脳科学者の
茂木健一郎さん。
Twitterでもフォローしているし、たまに彼の出演しているテレビ番組を観ることはあるけれど、これまで彼の書いた本を読む機会がはなかった。フォローしているくらいだから、もちろん
Twitterで彼の文章には触れたことはある。でも、
Twitterではツイート数が結構多い印象で、ミーハーな話題についても積極的に発言していてスルーすることが多く、あまり真剣に読んだことがない。それに、いつかSwitchで頭を振りながら
尾崎豊を熱唱しているところを目にして、あ、この人かなり変だな、と完全に僕の中で彼のイメージが作り上げてしまった。一度作り上げたイメージというのは、すぐに自動化してしまうから、
茂木健一郎さんを見ると、あ、変な人だ、避けなければとと思ってしまう(いま改めて
Twitterを見てみると、
Tweetの数が特別多いわけではなかった。単なる印象だった)。
数日前、ある雑誌に彼の書いたエッセイの連載が載ってあった。気は乗らなかったけれど、その雑誌のトリのような形で一番最後のページだったし、他の人が書いた雑誌内のどの記事もすごく良かったから、読んでみることにした。「
子供の領分」のことと、
モーツァルトのことを書いた文章だった。あまりにも素晴らしく、読んでいて引き込まれる文章だった。文章を読んで
モーツァルトが聞きたくなった。こんな文章が僕は読みたく、そして書きたいのだと思った。もう絶版のようだったが、中古ではすぐに見つかったので、すぐにそのエッセイがまとめられた本を注文した。

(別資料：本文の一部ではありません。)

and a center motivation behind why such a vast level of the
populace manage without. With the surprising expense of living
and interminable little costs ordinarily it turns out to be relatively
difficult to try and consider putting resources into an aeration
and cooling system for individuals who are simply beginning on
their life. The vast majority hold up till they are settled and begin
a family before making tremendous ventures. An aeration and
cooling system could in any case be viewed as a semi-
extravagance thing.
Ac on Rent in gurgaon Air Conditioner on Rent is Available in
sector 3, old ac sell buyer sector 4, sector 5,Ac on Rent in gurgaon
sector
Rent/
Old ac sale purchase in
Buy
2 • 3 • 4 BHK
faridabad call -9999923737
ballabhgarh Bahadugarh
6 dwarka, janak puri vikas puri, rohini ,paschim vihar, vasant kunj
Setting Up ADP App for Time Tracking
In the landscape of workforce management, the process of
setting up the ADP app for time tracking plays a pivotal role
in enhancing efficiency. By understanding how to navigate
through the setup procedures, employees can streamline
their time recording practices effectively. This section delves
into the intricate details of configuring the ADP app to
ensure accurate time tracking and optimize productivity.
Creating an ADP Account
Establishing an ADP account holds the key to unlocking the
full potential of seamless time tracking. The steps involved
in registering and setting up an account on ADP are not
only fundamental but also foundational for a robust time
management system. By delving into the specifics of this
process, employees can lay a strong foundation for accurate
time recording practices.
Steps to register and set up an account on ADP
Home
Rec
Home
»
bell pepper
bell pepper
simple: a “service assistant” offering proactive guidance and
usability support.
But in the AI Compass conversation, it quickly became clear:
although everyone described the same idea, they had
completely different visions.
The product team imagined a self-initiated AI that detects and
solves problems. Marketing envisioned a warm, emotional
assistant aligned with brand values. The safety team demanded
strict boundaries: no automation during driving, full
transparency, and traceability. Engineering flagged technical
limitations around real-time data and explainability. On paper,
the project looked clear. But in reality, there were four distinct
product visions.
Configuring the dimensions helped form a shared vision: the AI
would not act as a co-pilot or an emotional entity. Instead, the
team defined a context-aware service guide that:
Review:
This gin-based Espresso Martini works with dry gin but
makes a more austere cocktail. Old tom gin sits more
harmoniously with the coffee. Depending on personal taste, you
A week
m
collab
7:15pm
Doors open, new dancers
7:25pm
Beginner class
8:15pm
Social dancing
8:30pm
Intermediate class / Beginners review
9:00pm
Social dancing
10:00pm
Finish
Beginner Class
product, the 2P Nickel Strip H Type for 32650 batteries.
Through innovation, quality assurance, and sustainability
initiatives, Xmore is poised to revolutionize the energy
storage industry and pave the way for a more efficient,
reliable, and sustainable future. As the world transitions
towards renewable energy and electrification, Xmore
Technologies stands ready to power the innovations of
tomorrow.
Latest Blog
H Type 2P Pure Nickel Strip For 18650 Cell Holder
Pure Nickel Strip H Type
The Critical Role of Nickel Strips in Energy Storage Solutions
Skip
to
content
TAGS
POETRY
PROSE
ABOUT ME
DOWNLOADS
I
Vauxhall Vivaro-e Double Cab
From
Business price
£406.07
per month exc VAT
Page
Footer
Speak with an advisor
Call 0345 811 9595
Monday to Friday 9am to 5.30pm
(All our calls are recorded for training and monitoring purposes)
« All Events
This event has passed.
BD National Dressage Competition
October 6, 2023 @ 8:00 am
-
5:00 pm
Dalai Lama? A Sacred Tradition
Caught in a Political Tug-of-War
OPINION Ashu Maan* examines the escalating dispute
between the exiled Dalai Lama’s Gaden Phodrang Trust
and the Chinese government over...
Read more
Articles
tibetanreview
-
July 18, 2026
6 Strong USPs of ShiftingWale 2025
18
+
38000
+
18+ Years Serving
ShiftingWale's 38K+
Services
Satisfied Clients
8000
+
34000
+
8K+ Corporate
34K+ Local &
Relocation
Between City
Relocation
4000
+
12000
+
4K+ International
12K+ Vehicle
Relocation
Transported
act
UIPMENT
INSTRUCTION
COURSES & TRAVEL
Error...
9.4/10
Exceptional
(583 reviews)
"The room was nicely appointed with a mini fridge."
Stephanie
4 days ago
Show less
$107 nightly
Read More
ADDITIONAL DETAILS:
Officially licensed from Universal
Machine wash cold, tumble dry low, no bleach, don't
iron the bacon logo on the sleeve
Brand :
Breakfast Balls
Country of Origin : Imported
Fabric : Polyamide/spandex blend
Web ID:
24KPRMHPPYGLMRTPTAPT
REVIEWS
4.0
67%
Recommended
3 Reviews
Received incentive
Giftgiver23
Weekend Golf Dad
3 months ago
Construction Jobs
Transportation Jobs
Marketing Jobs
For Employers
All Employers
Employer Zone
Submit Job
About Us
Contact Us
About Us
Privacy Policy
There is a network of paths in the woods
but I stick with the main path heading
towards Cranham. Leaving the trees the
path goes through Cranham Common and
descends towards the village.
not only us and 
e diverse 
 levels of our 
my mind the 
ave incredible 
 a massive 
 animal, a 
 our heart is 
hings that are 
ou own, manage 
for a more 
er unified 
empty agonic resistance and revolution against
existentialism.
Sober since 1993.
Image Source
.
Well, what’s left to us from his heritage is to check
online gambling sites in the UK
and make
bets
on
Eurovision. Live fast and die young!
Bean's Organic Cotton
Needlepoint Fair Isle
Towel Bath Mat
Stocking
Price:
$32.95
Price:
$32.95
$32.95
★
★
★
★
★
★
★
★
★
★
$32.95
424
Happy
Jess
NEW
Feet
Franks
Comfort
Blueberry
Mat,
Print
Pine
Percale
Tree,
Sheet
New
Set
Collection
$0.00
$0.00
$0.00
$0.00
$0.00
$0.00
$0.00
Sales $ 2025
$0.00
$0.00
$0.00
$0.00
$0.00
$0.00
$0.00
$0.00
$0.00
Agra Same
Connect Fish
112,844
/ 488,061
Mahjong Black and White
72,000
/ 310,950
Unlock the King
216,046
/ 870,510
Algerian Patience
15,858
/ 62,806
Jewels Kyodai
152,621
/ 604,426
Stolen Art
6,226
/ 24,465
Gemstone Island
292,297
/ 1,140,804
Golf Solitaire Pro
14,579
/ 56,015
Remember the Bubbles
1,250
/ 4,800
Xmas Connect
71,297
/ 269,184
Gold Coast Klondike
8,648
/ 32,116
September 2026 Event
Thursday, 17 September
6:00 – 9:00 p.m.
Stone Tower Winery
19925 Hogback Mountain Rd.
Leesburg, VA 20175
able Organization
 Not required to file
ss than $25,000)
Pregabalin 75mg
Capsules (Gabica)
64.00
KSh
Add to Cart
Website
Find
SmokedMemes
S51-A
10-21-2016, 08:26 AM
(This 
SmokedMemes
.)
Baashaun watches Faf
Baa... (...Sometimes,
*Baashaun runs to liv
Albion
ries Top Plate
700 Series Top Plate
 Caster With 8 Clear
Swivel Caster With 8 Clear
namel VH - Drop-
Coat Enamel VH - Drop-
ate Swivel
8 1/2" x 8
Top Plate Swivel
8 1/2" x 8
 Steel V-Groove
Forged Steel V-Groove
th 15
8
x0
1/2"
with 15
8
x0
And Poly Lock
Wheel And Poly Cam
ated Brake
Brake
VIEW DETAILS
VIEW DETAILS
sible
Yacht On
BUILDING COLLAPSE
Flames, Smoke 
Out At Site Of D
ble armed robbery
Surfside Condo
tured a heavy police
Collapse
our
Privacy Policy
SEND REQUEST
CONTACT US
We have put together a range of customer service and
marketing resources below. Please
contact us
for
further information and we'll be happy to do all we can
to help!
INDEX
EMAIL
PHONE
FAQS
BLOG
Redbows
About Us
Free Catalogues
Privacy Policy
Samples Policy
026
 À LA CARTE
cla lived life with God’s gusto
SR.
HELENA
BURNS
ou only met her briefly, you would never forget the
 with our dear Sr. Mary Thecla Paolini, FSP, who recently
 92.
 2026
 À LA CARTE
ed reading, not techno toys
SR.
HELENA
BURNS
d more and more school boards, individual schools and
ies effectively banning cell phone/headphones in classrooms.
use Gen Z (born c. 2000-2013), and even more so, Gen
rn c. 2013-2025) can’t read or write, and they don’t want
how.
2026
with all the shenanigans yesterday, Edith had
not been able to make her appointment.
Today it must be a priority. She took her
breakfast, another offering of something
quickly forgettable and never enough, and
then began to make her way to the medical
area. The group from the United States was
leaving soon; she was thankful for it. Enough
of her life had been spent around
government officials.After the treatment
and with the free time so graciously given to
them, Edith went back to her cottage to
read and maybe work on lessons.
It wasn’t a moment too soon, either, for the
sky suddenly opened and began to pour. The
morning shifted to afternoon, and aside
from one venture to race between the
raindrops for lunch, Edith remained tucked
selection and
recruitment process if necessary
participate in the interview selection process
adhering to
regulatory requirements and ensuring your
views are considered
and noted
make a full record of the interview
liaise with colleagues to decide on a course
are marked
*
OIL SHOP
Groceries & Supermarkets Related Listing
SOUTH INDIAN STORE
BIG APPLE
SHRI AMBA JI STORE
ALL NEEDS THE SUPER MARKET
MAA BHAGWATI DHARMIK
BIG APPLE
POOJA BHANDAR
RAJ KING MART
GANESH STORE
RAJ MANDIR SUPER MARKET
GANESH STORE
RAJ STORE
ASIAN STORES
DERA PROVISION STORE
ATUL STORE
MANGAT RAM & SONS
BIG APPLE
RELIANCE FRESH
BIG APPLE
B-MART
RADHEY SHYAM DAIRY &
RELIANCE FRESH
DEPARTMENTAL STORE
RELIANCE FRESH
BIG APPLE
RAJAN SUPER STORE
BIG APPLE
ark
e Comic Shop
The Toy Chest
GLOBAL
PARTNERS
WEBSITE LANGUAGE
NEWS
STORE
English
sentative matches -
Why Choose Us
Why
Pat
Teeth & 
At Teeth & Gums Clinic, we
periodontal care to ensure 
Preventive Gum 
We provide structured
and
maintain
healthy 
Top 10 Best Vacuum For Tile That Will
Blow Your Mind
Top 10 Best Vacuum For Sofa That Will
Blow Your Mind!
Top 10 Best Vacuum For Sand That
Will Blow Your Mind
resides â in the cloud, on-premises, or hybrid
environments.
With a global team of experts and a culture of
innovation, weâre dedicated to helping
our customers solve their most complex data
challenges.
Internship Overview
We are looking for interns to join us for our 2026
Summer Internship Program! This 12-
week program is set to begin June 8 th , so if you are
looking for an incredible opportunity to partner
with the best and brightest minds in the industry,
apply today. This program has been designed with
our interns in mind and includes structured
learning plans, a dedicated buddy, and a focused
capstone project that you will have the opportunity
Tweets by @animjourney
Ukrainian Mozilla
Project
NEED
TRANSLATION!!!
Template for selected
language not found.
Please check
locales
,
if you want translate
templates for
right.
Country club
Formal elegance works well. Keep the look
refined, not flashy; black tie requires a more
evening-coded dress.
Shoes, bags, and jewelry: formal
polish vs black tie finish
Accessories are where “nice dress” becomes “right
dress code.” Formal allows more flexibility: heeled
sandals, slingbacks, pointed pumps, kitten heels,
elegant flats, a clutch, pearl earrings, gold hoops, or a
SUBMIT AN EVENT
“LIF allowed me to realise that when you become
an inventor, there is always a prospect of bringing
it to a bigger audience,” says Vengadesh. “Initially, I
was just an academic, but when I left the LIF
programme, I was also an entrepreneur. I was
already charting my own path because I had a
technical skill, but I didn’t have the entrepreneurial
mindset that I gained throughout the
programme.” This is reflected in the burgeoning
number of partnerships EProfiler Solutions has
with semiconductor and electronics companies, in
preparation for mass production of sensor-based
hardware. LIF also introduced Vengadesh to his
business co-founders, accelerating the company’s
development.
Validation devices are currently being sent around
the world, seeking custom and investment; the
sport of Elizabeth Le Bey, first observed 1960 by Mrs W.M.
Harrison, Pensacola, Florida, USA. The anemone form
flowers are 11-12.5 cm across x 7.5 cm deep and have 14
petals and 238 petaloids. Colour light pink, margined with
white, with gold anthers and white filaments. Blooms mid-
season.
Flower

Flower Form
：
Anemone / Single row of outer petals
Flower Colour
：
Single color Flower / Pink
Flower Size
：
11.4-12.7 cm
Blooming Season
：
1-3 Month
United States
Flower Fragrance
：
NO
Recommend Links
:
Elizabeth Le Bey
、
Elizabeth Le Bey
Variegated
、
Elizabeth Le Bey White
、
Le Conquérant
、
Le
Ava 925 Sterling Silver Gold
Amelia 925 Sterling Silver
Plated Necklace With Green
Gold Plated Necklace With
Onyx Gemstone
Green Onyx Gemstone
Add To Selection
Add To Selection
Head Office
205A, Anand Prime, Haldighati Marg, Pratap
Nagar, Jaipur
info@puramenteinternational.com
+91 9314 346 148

Twitterではこんな素晴らしい文章を書く人だとはとても思えなかった。連載だから、
Twitterのように気軽に書かれた文章でないということも大きいと思うけれど、
茂木健一郎さんの文章は、ある程度の長さがなければわからないのかもしれない。僕が勝手に作り上げたイメージで、あんなにも素晴らしい文章を読む機会をなくしてしまうところだった。